* Instructions for the task *
Could you copy the records below exactly, keeping none of the images?

Entries supplied Block Start

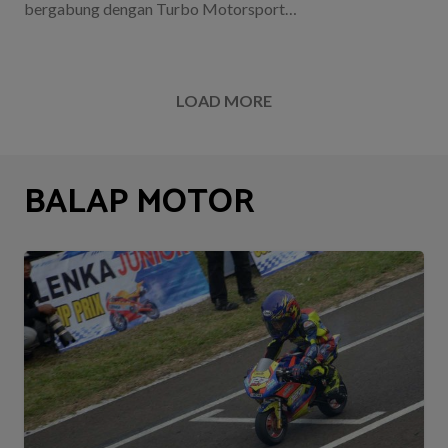
bergabung dengan Turbo Motorsport…
LOAD MORE
BALAP MOTOR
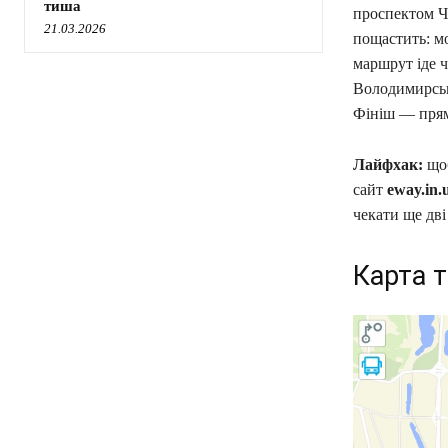
тиша
проспектом Че
21.03.2026
пощастить: м
маршрут іде 
Володимирськ
Фініш — прямо
Лайфхак:
щоб
сайт
eway.in.
чекати ще дві
Карта т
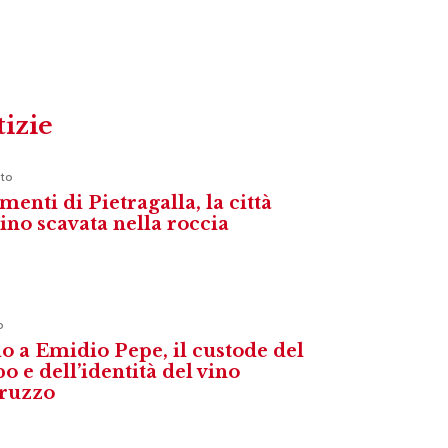
tizie
to
menti di Pietragalla, la città
vino scavata nella roccia
o
o a Emidio Pepe, il custode del
o e dell’identità del vino
ruzzo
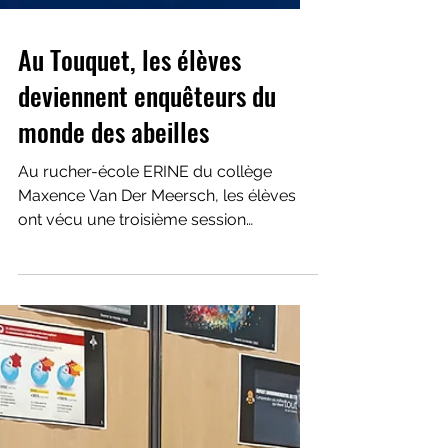
Au Touquet, les élèves
deviennent enquêteurs du
monde des abeilles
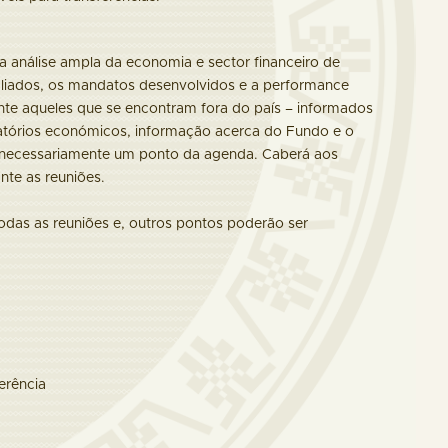
a análise ampla da economia e sector financeiro de
aliados, os mandatos desenvolvidos e a performance
nte aqueles que se encontram fora do país – informados
latórios económicos, informação acerca do Fundo e o
ja necessariamente um ponto da agenda. Caberá aos
nte as reuniões.
das as reuniões e, outros pontos poderão ser
erência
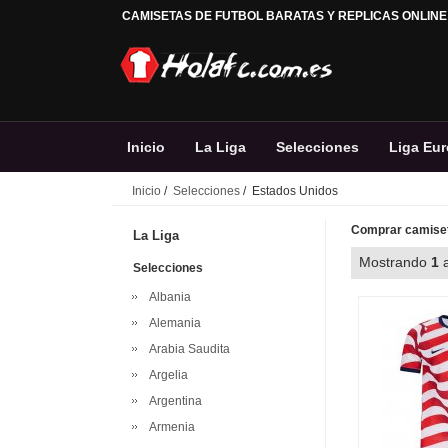
CAMISETAS DE FUTBOL BARATAS Y REPLICAS ONLINE
Inicio
La Liga
Selecciones
Liga Eu
Inicio
/
Selecciones
/ Estados Unidos
Comprar camiset
La Liga
Mostrando
1
Selecciones
Albania
Alemania
Arabia Saudita
Argelia
Argentina
Armenia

Entries supplied Block End

* Solution for this task *
bergabung dengan Turbo Motorsport…
LOAD MORE
BALAP MOTOR
тиша
проспектом Че
21.03.2026
пощастить: м
маршрут іде 
Володимирськ
Фініш — прямо
Лайфхак:
щоб
сайт
eway.in.
чекати ще дві
Карта т
tizie
to
menti di Pietragalla, la città
vino scavata nella roccia
o
o a Emidio Pepe, il custode del
o e dell’identità del vino
ruzzo
Au Touquet, les élèves
deviennent enquêteurs du
monde des abeilles
a análise ampla da economia e sector financeiro de
aliados, os mandatos desenvolvidos e a performance
nte aqueles que se encontram fora do país – informados
latórios económicos, informação acerca do Fundo e o
ja necessariamente um ponto da agenda. Caberá aos
nte as reuniões.
das as reuniões e, outros pontos poderão ser
erência
CAMISETAS DE FUTBOL BARATAS Y REPLICAS ONLINE
Inicio
La Liga
Selecciones
Liga Eu
Inicio
/
Selecciones
/ Estados Unidos
Comprar camiset
La Liga
Mostrando
1
Selecciones
Albania
Alemania
Arabia Saudita
Argelia
Argentina
Armenia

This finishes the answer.